Rao’s

Dsc00040I took this picture last night in Spanish Harlem.  Good, eh?  Pam and I were on our way to Rao’s for dinner.  It’s just around the corner at Pleasant Avenue and 114th street. 

Rao’s isn’t taking reservations for 2007.  They’re full up.  We thought that if we went for a drink, and someone canceled.  You know, it could happen. 

But of course it didn’t happen.  We showed up way too early, around 6:30, and the guys in the kitchen were eating their dinner.  The message was clear enough for even an anthropologist to detect: go away.  So we did.  We went to the upper east side for dinner and then came back for drinks around 9:00.

What a place, I am telling you.  Tiny, crowded, noisy, New York and then some.  Italian by origin but inclusive now.  We fell into conversation with the owner Frank.  Well, let’s be honest, we laid siege to Frank.  And the guy is such a celebrity that you hold his attention only by rolling out your A material, and hoping for the best.   

We were there with Joe and Christine, and that helped.  They’ve been officially designated by the United Nations as the most charming couple on earth.  Early in the evening, I watched Joe chat with a garage attendant.  It took him 20 seconds to establish a rapport that would take me an hour and a half.  He’s interested in everything.  Christine sees the world unflinchingly over Pocahontas cheek bones, and this gives her the ability, apparently, to penetrate all secrets.  She’s surprised by nothing. 

The two of them could have handled Frank on their own, but between the four of us, it wasn’t long before he felt himself floating on a veritable Humboldt current of congratulation.  You never know, several more occasions like this and we could be booking tables for the same calendar year. 
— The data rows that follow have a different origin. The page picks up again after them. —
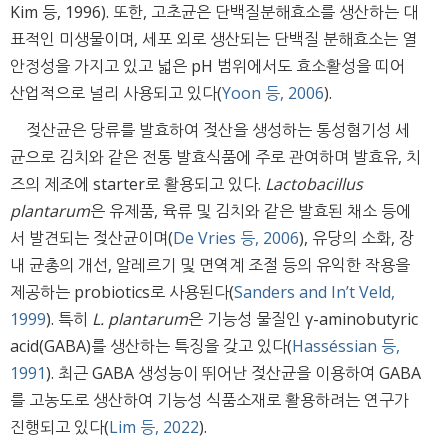
Kim 등, 1996). 또한, 고초균은 단백질분해효소를 생산하는 대
표적인 미생물이며, 세포 외로 생산되는 단백질 분해효소는 열
안정성을 가지고 있고 넓은 pH 범위에서도 효소활성을 띠어
산업적으로 널리 사용되고 있다(
Yoon 등, 2006
).
젖산균은 당류를 발효하여 젖산을 생성하는 통성혐기성 세
균으로 김치와 같은 전통 발효식품에 주로 관여하며 발효유, 치
즈의 제조에 starter로 활용되고 있다.
Lactobacillus
plantarum
은 유제품, 육류 및 김치와 같은 발효된 채소 등에
서 발견되는 젖산균이며(
De Vries 등, 2006
), 유당의 소화, 장
내 균총의 개선, 알레르기 및 면역계 조절 등의 유익한 작용을
제공하는 probiotics로 사용된다(
Sanders and In’t Veld,
1999
). 특히
L. plantarum
은 기능성 물질인 γ-aminobutyric
acid(GABA)를 생산하는 특징을 갖고 있다(
Hasséssian 등,
1991
). 최근 GABA 생성능이 뛰어난 젖산균을 이용하여 GABA
를 고농도로 생산하여 기능성 식품소재로 활용하려는 연구가
진행되고 있다(
Lim 등, 2022
).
The thing that’s interesting about Rao’s is that it is an experiment that tests the possibility of urban experiments.  On any given evening, Frank has got politicians, mob bosses, celebrities, socialites, business types, guys in track suits with Rolex, and schmucks like me.  "My job," Frank told us, "is to make all these people feel like they belong here."  This means that in this tiny space, Frank makes very different differences go away.  And then he plays the power impresario, mediating  connections and brokering deals. 
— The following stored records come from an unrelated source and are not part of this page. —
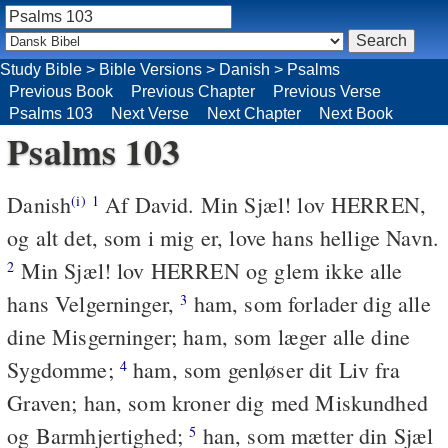
Study Bible
>
Bible Versions
>
Danish
>
Psalms
Previous Book
Previous Chapter
Previous Verse
Psalms 103
Next Verse
Next Chapter
Next Book
Psalms 103
Danish
Af David. Min Sjæl! lov HERREN,
(i)
1
og alt det, som i mig er, love hans hellige Navn.
Min Sjæl! lov HERREN og glem ikke alle
2
hans Velgerninger,
ham, som forlader dig alle
3
dine Misgerninger; ham, som læger alle dine
Sygdomme;
ham, som genløser dit Liv fra
4
Graven; han, som kroner dig med Miskundhed
og Barmhjertighed;
han, som mætter din Sjæl
5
It’s fun watching the eyes of other watchers: people who observe for a living and make their living by deciding what it is they just saw.  I mean, all the planners and anthropologists do exactly this.  So, as I say, it’s fun to look into the eyes of someone who watches every night, in real time, with big consequences.  You watch Frank watching and you find yourself thinking, here’s a guy who is interested in everything and surprised by nothing. 

Acknowledgments

To Pam, my wife, who did the investigative anthropology. 

One thought on “Rao’s”

  1. lovely post. – lots of life, lots of energy. it suits grant the observer to become part of the action. – like it suits frank pellegrino to be both actor and observer.
    the success of places like rao’s lies in the fact that restaurants when they become both stage and xyz (how do you call that place in a theater where the audience sits?) work so perfectly as metaphor for the times that we are living in right now. its all about acting — 24/7 — everybody is observer and actor at the very same time — all of the time.
    the interior design of restaurants has been capitalizing on this for the past 15 years — but only if you have the right impresario (wiki: “Figuratively, it refers to anyone who flamboyantly takes a leading role in organizing or orchestrating something intended to entertain an audience…”) you can see the world unfold before your very eyes.
    the right impresario is both forgiving and provocative. he integrates and excludes in an intuitive, ever changing and highly artistic way. you can never be certain if he will grace you with some extra privileges and attention, and you can never be certain that he will not.
    dynamically balancing — orchestrating — public (or semi-public) places both with attitude and empathy — and preferably with everything at the same time — is a rare gift and it has become one of the most enjoyed features of life in our young century.